Ryan Murphy ha hecho de la oscuridad su firma televisiva, y con «Monstruo: la historia de Ed Gein» reafirma que sus historias sombrías, basadas en crímenes reales, se superan con cada entrega. Esta nueva temporada no solo amplifica su apuesta por el horror psicológico, sino que ha alcanzado ya el primer lugar de las series más populares en Netflix Estados Unidos.
Desde sus inicios, la antología Monster ha ofrecido retratos extremos de figuras atroces: primero Dahmer, luego los hermanos Menéndez, y ahora Ed Gein.
En esta ocasión, Murphy retoma su estilo inquietante: atmósferas densas, silencios incómodos, y un retrato casi introspectivo de lo perverso.

La serie se detiene en la relación tóxica con la madre de Gein (interpretada por Laurie Metcalf), retratando una devoción que se transforma en prisión emocional.
Al mismo tiempo, no rehúye las escenas más macabras: la profanación de tumbas, la construcción de objetos con restos humanos, el desfile de obsesiones que convirtieron a Gein en un monstruo real.
Sin embargo, esa ambición estética también acarrea sus debilidades.
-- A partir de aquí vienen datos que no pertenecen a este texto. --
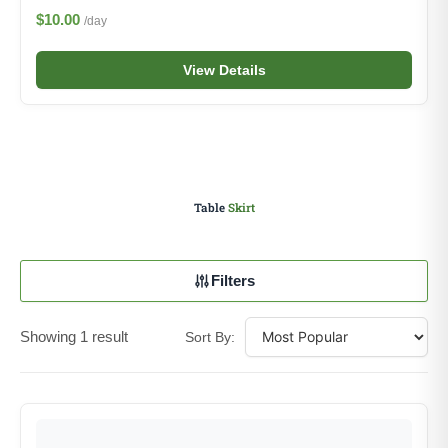
$10.00
/day
View Details
Table
Skirt
Filters
Showing 1 result
Sort By: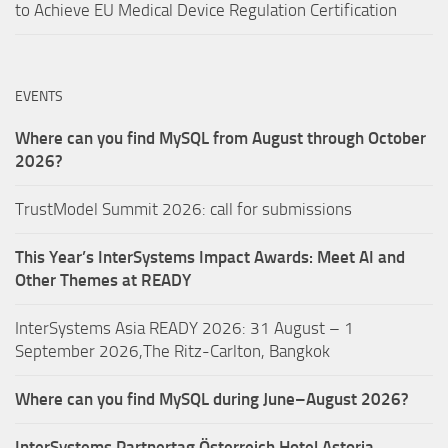
to Achieve EU Medical Device Regulation Certification
EVENTS
Where can you find MySQL from August through October
2026?
TrustModel Summit 2026: call for submissions
This Year’s InterSystems Impact Awards: Meet AI and
Other Themes at READY
InterSystems Asia READY 2026: 31 August – 1
September 2026,The Ritz-Carlton, Bangkok
Where can you find MySQL during June–August 2026?
InterSystems Partnertag Österreich
Hotel Astoria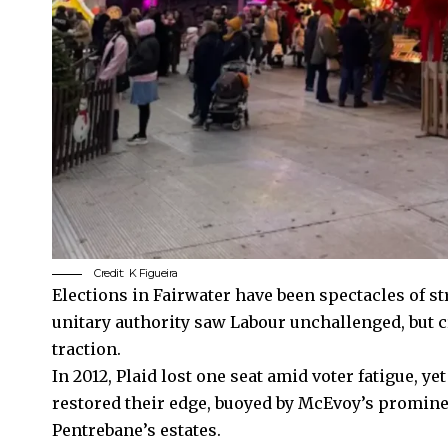
Credit:
K Figueira
Elections in Fairwater have been spectacles of s
unitary authority saw Labour unchallenged, but 
traction.
In 2012, Plaid lost one seat amid voter fatigue, y
restored their edge, buoyed by McEvoy’s promine
Pentrebane’s estates.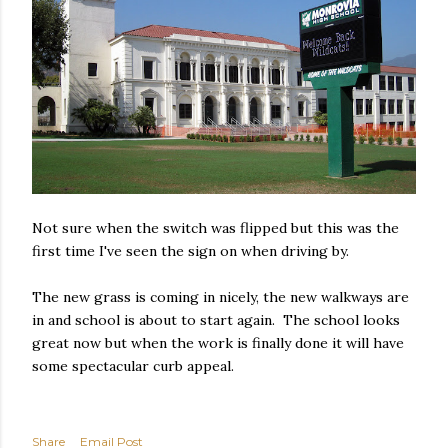
Not sure when the switch was flipped but this was the
first time I've seen the sign on when driving by.
The new grass is coming in nicely, the new walkways are
in and school is about to start again. The school looks
great now but when the work is finally done it will have
some spectacular curb appeal.
Share
Email Post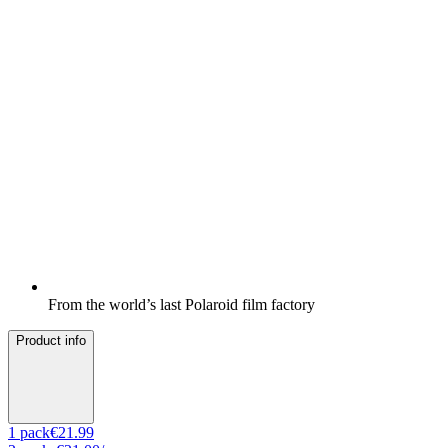
From the world’s last Polaroid film factory
Product info
1
pack
€21.99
En muchos momentos, las escenas se extienden más allá de lo necesario, dilatando el ritmo narrativo.
Esa solemnidad constante puede terminar por pesar: la historia avanza con lentitud, y el espectador exige una tensión más urgente que, a ratos, no llega.
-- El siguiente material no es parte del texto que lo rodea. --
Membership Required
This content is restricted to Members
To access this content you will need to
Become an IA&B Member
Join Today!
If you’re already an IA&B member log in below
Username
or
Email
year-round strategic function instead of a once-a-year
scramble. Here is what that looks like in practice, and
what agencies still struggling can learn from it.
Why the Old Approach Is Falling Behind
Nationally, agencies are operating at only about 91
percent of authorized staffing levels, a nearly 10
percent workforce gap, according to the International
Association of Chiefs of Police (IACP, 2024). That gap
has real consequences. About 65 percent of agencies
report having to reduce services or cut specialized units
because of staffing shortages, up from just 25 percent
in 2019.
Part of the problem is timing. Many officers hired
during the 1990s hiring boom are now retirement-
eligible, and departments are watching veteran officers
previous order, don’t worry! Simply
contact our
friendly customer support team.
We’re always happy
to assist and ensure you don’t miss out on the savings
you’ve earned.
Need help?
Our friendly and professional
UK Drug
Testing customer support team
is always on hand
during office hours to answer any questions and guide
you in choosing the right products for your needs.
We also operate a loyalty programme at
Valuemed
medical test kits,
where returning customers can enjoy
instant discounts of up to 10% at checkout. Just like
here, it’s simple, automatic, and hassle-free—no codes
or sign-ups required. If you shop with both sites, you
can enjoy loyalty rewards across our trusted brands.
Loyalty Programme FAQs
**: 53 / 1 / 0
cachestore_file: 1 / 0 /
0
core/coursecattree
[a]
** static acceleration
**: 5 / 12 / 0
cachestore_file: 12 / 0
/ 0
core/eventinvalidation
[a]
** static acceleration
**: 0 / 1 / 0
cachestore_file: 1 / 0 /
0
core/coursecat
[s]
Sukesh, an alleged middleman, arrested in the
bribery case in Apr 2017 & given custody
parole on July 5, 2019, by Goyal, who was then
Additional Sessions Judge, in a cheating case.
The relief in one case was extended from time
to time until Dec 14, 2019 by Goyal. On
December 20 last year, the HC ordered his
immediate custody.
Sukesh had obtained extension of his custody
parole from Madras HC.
Artísticamente impecable (fotografía, escenografía, diseño de producción y actuaciones destacan) la producción no evade la controversia: ¿hasta qué punto es legítimo dramatizar horrores reales con tanto énfasis? En ciertos pasajes, el enfoque se desliza hacia el exceso visual, casi como si buscaran impactar más que profundizar.
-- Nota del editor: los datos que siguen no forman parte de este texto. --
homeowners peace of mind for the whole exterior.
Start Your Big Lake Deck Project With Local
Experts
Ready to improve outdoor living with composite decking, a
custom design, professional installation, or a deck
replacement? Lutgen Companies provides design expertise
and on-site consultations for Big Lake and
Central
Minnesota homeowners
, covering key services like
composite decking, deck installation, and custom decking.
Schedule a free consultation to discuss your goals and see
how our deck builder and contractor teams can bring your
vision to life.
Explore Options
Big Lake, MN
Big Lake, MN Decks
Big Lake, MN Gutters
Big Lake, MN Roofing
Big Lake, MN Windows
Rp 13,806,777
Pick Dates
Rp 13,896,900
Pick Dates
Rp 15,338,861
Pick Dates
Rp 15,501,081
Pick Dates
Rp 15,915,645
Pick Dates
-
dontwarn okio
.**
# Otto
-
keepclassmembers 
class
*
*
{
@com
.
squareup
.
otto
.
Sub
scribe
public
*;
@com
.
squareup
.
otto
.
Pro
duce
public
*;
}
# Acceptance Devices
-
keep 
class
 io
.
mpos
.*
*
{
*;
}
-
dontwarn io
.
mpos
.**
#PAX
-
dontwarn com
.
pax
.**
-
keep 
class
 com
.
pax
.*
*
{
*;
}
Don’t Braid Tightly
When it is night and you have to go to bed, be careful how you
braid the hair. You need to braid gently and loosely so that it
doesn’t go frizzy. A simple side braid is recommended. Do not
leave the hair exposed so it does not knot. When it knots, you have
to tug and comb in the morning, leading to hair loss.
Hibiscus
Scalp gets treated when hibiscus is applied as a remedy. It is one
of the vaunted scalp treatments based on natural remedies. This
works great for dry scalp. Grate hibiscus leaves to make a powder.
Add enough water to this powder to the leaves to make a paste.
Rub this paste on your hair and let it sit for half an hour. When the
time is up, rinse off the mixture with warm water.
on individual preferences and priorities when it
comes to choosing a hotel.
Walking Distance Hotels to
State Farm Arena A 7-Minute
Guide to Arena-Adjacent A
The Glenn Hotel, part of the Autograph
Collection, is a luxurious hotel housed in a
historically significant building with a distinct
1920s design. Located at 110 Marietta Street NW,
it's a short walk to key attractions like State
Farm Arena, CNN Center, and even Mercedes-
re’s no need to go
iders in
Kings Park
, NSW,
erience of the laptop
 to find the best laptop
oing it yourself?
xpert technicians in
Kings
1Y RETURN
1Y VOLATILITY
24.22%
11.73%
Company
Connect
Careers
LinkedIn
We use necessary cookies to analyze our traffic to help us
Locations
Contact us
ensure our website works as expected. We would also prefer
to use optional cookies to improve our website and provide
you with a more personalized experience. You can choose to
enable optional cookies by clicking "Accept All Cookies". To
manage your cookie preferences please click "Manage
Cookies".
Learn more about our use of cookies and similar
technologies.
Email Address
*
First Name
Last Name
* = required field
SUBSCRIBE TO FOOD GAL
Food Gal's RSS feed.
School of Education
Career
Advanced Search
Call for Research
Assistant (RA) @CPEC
Aun así, Monstruo: la historia de Ed Gein merece atención. No es una serie para quienes buscan entretenimiento ligero o sustos mecánicos; es un viaje perturbador hacia las entrañas del crimen y la locura. Y aunque en algunos momentos su ritmo cede al artificio, su audacia narrativa y su capacidad de incomodar la convierten en uno de los estrenos más provocadores del año.
Para el público dominicano o latinoamericano en general representa una oportunidad rara de confrontar una producción de alto calibre global, con la garantía de que Murphy sabe cómo mantenernos cautivos en ese umbral donde el horror real se vuelve fascinación.